Pick up the lesson on the verification wall after its last sentence and continue writing it.

### Document text:
[start]

Lesson 2 of 5

Lesson 02·Agent Operations·~8 min·author → verifier

The verification wall

Lesson 1 showed you a denial: an author credential failing to write a verdict. This lesson builds the wall that produces that denial. Three moves, in order of weight, plus the gate that sits behind them and the one exception code is allowed to make.

🎯 Why this is Lesson 2. The first failure mode is the lie: a wrong claim that gets approved. The wall in this lesson is the single most important pattern in the fleet, because everything else, cheap bulk authoring, autonomous throughput, trusting a local model with real work, is only safe because this wall exists.

In ~8 minutes you'll be able to

Spot a load-bearing claim: a fact that changes a decision or carries liability if it's wrong.
Build the wall in three moves: separate roles, a different model family, and a grant the author lacks.
Explain why verified is not published, and the one code-only exception to the human gate.

The whole lesson in one block:

The answer, up front

A load-bearing claim is never approved by the agent that wrote it. The verifier is a separate role with its own credential, it runs a different model family so the two sets of errors stay uncorrelated, and the wall is enforced in database grants: the author's role physically cannot call the function that records a verdict. Verified still isn't published. A human holds that gate, with one exception: a deterministic, code-only lane for low-ambiguity facts. And because the wall is independent, the author can be a free local model.

[end]

### Records from a data collection:
[start]

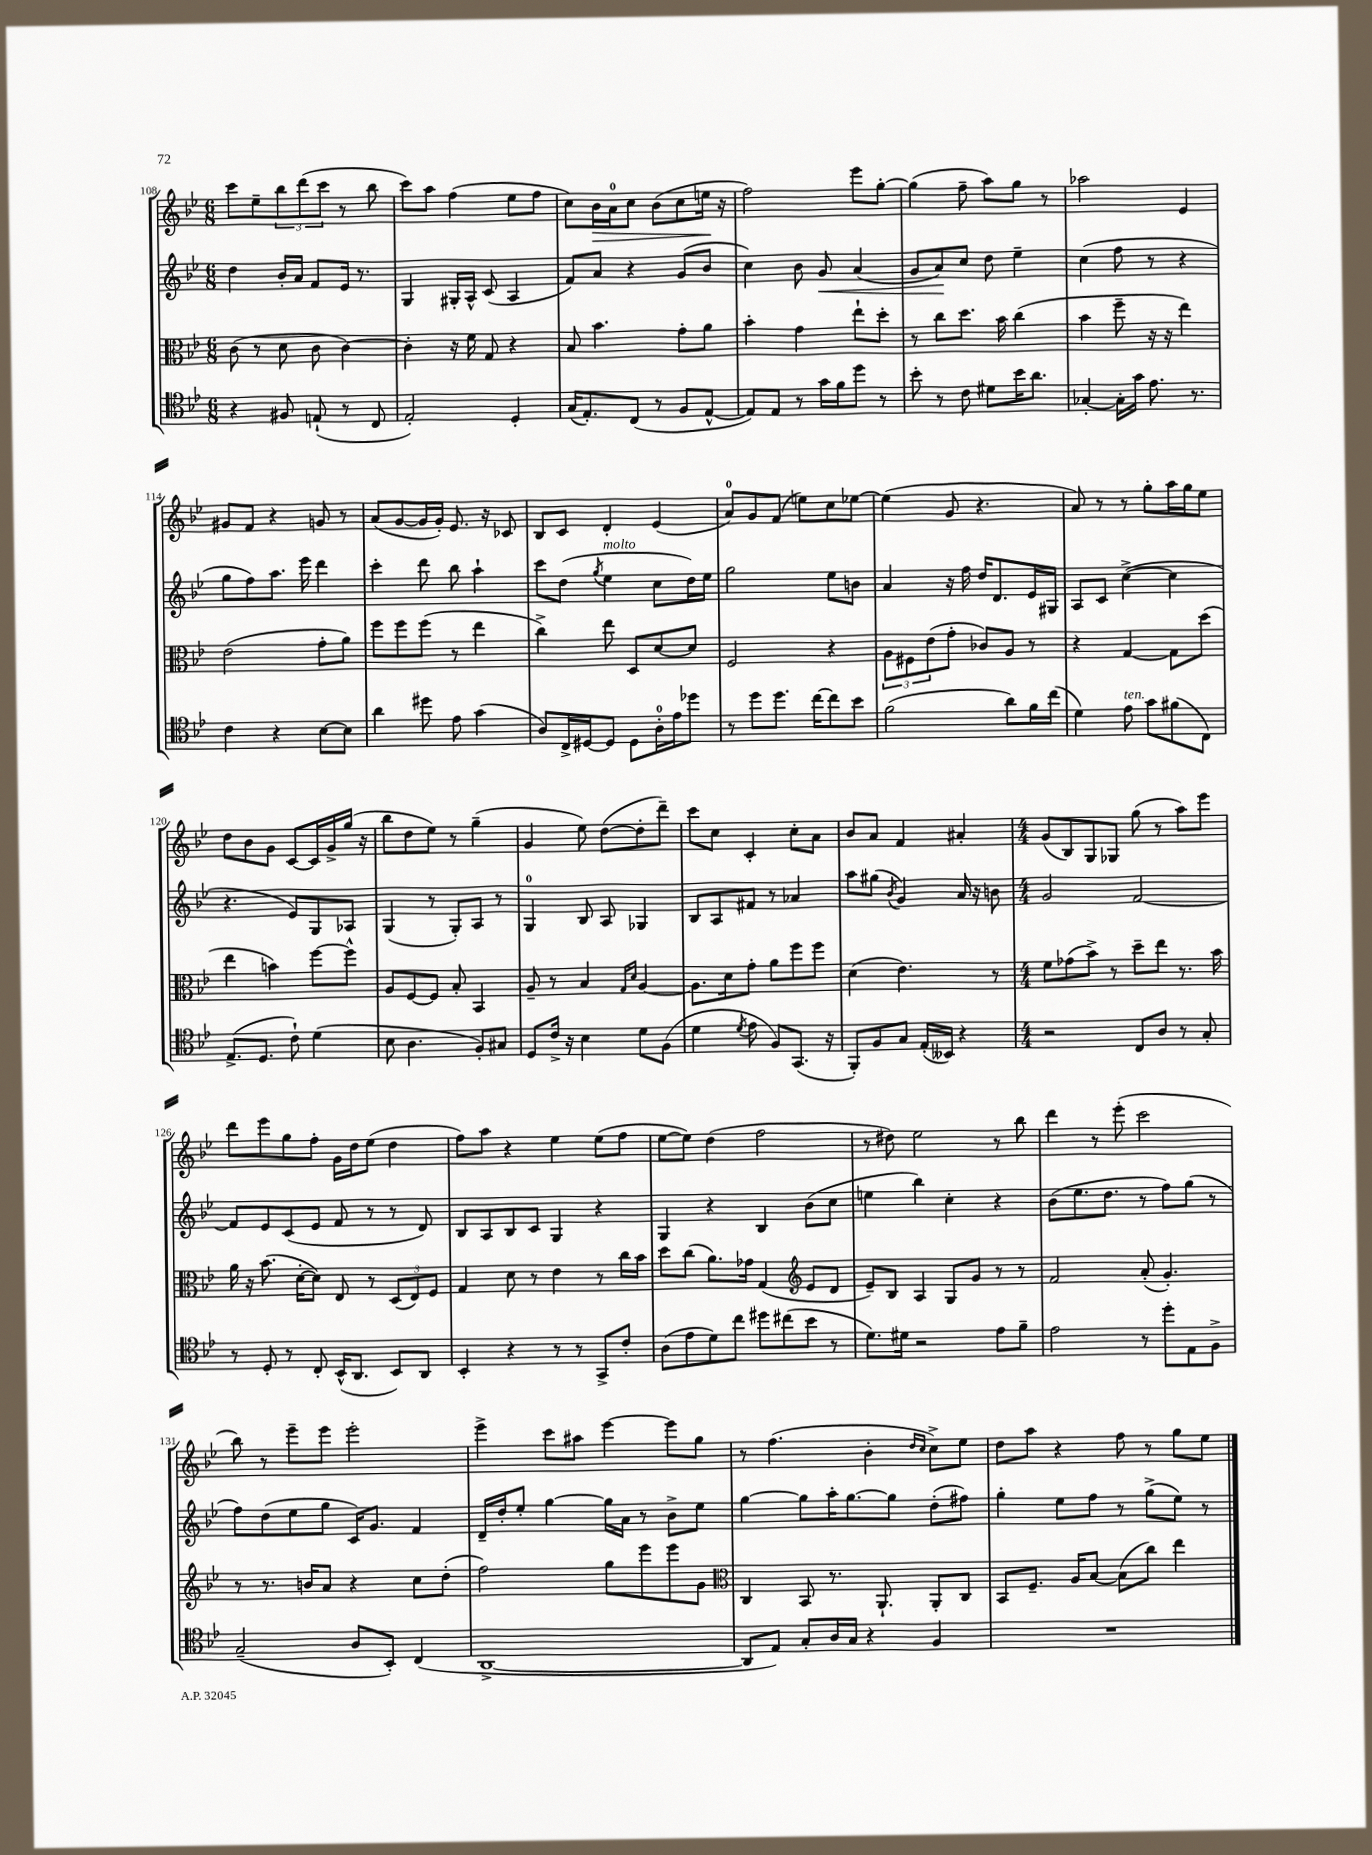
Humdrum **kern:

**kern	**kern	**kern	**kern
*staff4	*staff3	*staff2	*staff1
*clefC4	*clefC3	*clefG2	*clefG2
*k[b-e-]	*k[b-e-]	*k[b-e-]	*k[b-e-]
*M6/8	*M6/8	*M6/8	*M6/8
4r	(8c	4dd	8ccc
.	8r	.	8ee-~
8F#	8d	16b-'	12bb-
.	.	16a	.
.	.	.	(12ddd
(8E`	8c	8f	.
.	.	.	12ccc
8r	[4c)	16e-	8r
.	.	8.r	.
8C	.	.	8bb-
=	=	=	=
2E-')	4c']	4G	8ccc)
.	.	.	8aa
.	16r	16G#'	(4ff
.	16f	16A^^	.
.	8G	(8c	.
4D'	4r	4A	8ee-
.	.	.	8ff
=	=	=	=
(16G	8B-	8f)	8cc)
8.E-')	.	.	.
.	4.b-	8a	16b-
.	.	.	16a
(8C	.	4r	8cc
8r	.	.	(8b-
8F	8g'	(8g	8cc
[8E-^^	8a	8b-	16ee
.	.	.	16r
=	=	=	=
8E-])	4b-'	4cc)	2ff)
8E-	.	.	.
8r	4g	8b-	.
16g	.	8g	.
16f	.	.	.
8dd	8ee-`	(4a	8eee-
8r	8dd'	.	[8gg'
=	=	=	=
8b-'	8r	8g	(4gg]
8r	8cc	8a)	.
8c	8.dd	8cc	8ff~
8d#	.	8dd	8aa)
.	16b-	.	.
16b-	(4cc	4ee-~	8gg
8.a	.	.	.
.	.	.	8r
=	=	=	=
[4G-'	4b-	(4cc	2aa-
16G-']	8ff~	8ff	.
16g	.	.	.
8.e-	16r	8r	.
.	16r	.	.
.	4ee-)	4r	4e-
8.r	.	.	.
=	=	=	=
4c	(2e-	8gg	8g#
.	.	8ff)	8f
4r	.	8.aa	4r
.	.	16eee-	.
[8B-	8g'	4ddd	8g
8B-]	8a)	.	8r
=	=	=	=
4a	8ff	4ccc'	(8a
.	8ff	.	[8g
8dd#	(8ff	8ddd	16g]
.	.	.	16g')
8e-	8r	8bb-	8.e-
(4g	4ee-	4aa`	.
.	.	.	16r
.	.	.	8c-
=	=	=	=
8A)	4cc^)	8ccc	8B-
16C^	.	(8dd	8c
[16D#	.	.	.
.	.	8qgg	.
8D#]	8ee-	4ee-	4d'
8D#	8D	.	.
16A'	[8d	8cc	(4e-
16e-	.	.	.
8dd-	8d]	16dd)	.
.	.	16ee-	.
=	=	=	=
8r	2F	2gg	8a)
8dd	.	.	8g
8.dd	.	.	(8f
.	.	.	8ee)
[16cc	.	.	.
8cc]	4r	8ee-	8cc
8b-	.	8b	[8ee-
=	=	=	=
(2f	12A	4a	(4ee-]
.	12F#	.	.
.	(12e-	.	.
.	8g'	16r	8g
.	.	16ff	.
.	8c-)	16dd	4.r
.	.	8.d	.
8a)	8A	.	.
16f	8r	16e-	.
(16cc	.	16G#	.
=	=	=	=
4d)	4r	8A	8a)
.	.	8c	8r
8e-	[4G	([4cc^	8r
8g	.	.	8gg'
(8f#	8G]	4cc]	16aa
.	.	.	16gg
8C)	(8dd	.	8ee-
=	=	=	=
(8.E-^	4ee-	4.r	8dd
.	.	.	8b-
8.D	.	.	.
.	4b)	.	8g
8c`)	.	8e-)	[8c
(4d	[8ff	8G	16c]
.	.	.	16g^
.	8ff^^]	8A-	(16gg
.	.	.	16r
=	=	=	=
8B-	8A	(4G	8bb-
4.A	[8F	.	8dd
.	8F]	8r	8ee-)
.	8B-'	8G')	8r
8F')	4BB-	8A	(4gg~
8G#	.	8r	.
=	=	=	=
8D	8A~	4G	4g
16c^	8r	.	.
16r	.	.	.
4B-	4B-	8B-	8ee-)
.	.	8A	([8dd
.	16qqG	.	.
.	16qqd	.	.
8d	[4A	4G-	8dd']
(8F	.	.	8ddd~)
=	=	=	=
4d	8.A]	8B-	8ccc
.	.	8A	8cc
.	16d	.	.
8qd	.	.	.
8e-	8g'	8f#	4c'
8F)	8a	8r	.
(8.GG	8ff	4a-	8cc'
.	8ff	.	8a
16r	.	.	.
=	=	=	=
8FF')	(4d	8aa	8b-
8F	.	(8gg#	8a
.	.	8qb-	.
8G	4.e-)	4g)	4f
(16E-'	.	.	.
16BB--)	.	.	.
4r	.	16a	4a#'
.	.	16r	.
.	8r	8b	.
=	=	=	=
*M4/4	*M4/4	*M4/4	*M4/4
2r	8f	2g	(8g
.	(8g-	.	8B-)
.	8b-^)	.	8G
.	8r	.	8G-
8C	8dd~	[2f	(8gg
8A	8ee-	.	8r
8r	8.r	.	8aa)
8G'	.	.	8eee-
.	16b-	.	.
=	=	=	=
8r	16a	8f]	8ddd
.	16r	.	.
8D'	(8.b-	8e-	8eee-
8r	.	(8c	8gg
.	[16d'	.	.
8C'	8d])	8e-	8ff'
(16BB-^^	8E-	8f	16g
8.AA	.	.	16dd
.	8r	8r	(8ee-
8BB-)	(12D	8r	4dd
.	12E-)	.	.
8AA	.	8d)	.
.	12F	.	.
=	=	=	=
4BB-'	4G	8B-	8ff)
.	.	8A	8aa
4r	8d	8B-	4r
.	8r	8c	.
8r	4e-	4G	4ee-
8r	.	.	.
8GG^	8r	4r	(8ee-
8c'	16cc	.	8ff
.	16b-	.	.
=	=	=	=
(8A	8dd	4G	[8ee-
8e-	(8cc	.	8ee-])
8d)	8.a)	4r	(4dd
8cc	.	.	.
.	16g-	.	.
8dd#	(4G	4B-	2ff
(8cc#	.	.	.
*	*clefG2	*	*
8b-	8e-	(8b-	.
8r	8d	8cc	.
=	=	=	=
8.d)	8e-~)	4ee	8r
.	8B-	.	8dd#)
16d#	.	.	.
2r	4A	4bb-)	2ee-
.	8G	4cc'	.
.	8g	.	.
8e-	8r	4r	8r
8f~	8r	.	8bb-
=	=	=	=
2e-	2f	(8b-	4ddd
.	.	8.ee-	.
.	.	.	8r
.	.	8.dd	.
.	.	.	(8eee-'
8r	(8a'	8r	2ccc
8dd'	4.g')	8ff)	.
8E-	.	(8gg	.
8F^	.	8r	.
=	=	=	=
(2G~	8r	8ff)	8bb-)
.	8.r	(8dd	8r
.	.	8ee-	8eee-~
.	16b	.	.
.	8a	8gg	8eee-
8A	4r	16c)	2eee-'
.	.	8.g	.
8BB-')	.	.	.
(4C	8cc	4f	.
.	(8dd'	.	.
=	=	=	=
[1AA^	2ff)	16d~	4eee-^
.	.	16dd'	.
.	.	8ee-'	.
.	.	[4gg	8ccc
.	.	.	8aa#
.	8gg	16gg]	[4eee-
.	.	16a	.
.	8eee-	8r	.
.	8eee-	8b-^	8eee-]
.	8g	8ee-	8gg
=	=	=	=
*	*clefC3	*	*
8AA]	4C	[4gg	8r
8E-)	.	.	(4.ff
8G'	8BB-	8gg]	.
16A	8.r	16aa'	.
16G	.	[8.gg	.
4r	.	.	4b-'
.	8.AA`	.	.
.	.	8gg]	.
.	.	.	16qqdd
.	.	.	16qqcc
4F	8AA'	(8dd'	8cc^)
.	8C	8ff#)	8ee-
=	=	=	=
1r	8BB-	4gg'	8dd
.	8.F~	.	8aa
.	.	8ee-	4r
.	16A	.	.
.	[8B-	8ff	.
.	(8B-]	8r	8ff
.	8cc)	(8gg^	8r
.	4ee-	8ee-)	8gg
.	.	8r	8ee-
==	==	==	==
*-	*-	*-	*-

[end]

### Exercise output:
01The claims that can hurt you

Some facts are decoration. Others are load-bearing: they change a decision, or they expose you to liability if they're wrong.^[1] A price. A deadline. A policy rule. A claim a customer might act on. This lesson is about those, and only those. Decoration can take its chances.

The first fix everyone reaches for is "have the model double-check its own work." It fails, and it fails structurally, not because models are weak. A model capable of reviewing its own output shares its own blind spots. Its self-review is correlated with its own errors, so it is most confident exactly where it is most consistently wrong. Self-review catches typos. It does not catch the systematic mistake.^[1]

Lesson 1 made that argument. This lesson builds the fix.

02The three moves, in order of weight

The wall is three moves. Each one closes a hole the previous move leaves open, and the order matters: roles first, model diversity second, enforcement last and heaviest.^[2]

Roles and credentials

Separate author from verifier

The agent that authors a claim is never the agent that verifies it. Author and verifier are distinct roles with distinct credentials. Not two passes by one agent. Two agents, two keys.^[2]

What this buysAn approval now requires a second, independent actor. One compromised or confused agent cannot complete the loop alone.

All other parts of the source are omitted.